Dataset items:
-----
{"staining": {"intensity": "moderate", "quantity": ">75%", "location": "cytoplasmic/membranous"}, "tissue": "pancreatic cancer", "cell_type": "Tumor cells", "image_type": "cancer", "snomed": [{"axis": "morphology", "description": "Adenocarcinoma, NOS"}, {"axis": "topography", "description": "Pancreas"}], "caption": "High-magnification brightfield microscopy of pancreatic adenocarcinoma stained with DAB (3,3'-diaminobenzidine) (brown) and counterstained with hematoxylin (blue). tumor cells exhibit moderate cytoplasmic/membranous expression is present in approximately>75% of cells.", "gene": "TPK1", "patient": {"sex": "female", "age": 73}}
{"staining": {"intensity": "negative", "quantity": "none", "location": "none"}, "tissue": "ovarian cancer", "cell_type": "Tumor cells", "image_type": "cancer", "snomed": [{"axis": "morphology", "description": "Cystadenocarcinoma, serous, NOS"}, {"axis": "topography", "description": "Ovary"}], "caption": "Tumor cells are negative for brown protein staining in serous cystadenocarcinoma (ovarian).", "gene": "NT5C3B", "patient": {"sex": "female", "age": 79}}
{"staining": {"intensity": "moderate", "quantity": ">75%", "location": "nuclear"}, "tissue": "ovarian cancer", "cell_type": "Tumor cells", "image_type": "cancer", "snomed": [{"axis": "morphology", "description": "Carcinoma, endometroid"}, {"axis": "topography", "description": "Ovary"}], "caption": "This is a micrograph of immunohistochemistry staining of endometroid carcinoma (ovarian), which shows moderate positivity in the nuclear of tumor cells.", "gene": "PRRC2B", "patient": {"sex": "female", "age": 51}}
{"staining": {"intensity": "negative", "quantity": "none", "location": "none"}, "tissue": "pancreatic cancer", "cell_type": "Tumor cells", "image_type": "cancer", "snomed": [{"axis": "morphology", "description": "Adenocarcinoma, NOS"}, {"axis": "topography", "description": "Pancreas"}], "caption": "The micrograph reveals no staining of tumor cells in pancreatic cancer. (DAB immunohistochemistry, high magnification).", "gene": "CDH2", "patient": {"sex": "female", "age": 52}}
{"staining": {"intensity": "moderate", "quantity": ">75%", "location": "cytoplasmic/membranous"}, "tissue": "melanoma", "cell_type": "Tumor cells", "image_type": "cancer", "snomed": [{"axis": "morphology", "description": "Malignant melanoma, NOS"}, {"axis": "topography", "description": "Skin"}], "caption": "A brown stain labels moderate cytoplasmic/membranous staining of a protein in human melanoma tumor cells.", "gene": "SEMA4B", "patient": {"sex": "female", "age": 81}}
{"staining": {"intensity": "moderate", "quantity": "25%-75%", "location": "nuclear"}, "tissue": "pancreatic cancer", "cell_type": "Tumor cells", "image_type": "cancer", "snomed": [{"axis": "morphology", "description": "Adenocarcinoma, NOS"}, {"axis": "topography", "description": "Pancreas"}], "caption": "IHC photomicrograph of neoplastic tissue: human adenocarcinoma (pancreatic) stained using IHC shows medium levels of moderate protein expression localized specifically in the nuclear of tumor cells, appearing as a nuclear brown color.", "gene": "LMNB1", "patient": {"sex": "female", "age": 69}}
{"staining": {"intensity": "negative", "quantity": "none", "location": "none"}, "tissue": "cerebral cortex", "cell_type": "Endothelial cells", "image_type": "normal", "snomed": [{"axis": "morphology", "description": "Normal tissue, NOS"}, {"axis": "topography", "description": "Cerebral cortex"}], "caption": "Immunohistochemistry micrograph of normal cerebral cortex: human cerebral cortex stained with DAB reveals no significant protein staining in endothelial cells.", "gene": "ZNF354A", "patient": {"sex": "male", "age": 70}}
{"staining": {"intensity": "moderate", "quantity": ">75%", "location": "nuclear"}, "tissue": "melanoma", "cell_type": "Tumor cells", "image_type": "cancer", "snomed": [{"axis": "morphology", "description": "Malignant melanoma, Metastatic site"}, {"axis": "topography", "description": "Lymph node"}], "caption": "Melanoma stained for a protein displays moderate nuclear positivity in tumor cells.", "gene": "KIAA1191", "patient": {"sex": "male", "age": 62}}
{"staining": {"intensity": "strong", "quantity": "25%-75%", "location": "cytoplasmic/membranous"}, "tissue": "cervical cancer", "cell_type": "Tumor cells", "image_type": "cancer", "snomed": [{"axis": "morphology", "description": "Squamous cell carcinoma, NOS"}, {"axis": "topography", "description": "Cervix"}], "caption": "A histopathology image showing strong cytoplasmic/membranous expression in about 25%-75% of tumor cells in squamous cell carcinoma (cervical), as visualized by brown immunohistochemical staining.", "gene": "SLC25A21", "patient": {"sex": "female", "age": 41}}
-----
▶ [Task instructions]: Would you mind giving all the records again exactly?

▶ [Written response]:
{"staining": {"intensity": "moderate", "quantity": ">75%", "location": "cytoplasmic/membranous"}, "tissue": "pancreatic cancer", "cell_type": "Tumor cells", "image_type": "cancer", "snomed": [{"axis": "morphology", "description": "Adenocarcinoma, NOS"}, {"axis": "topography", "description": "Pancreas"}], "caption": "High-magnification brightfield microscopy of pancreatic adenocarcinoma stained with DAB (3,3'-diaminobenzidine) (brown) and counterstained with hematoxylin (blue). tumor cells exhibit moderate cytoplasmic/membranous expression is present in approximately>75% of cells.", "gene": "TPK1", "patient": {"sex": "female", "age": 73}}
{"staining": {"intensity": "negative", "quantity": "none", "location": "none"}, "tissue": "ovarian cancer", "cell_type": "Tumor cells", "image_type": "cancer", "snomed": [{"axis": "morphology", "description": "Cystadenocarcinoma, serous, NOS"}, {"axis": "topography", "description": "Ovary"}], "caption": "Tumor cells are negative for brown protein staining in serous cystadenocarcinoma (ovarian).", "gene": "NT5C3B", "patient": {"sex": "female", "age": 79}}
{"staining": {"intensity": "moderate", "quantity": ">75%", "location": "nuclear"}, "tissue": "ovarian cancer", "cell_type": "Tumor cells", "image_type": "cancer", "snomed": [{"axis": "morphology", "description": "Carcinoma, endometroid"}, {"axis": "topography", "description": "Ovary"}], "caption": "This is a micrograph of immunohistochemistry staining of endometroid carcinoma (ovarian), which shows moderate positivity in the nuclear of tumor cells.", "gene": "PRRC2B", "patient": {"sex": "female", "age": 51}}
{"staining": {"intensity": "negative", "quantity": "none", "location": "none"}, "tissue": "pancreatic cancer", "cell_type": "Tumor cells", "image_type": "cancer", "snomed": [{"axis": "morphology", "description": "Adenocarcinoma, NOS"}, {"axis": "topography", "description": "Pancreas"}], "caption": "The micrograph reveals no staining of tumor cells in pancreatic cancer. (DAB immunohistochemistry, high magnification).", "gene": "CDH2", "patient": {"sex": "female", "age": 52}}
{"staining": {"intensity": "moderate", "quantity": ">75%", "location": "cytoplasmic/membranous"}, "tissue": "melanoma", "cell_type": "Tumor cells", "image_type": "cancer", "snomed": [{"axis": "morphology", "description": "Malignant melanoma, NOS"}, {"axis": "topography", "description": "Skin"}], "caption": "A brown stain labels moderate cytoplasmic/membranous staining of a protein in human melanoma tumor cells.", "gene": "SEMA4B", "patient": {"sex": "female", "age": 81}}
{"staining": {"intensity": "moderate", "quantity": "25%-75%", "location": "nuclear"}, "tissue": "pancreatic cancer", "cell_type": "Tumor cells", "image_type": "cancer", "snomed": [{"axis": "morphology", "description": "Adenocarcinoma, NOS"}, {"axis": "topography", "description": "Pancreas"}], "caption": "IHC photomicrograph of neoplastic tissue: human adenocarcinoma (pancreatic) stained using IHC shows medium levels of moderate protein expression localized specifically in the nuclear of tumor cells, appearing as a nuclear brown color.", "gene": "LMNB1", "patient": {"sex": "female", "age": 69}}
{"staining": {"intensity": "negative", "quantity": "none", "location": "none"}, "tissue": "cerebral cortex", "cell_type": "Endothelial cells", "image_type": "normal", "snomed": [{"axis": "morphology", "description": "Normal tissue, NOS"}, {"axis": "topography", "description": "Cerebral cortex"}], "caption": "Immunohistochemistry micrograph of normal cerebral cortex: human cerebral cortex stained with DAB reveals no significant protein staining in endothelial cells.", "gene": "ZNF354A", "patient": {"sex": "male", "age": 70}}
{"staining": {"intensity": "moderate", "quantity": ">75%", "location": "nuclear"}, "tissue": "melanoma", "cell_type": "Tumor cells", "image_type": "cancer", "snomed": [{"axis": "morphology", "description": "Malignant melanoma, Metastatic site"}, {"axis": "topography", "description": "Lymph node"}], "caption": "Melanoma stained for a protein displays moderate nuclear positivity in tumor cells.", "gene": "KIAA1191", "patient": {"sex": "male", "age": 62}}
{"staining": {"intensity": "strong", "quantity": "25%-75%", "location": "cytoplasmic/membranous"}, "tissue": "cervical cancer", "cell_type": "Tumor cells", "image_type": "cancer", "snomed": [{"axis": "morphology", "description": "Squamous cell carcinoma, NOS"}, {"axis": "topography", "description": "Cervix"}], "caption": "A histopathology image showing strong cytoplasmic/membranous expression in about 25%-75% of tumor cells in squamous cell carcinoma (cervical), as visualized by brown immunohistochemical staining.", "gene": "SLC25A21", "patient": {"sex": "female", "age": 41}}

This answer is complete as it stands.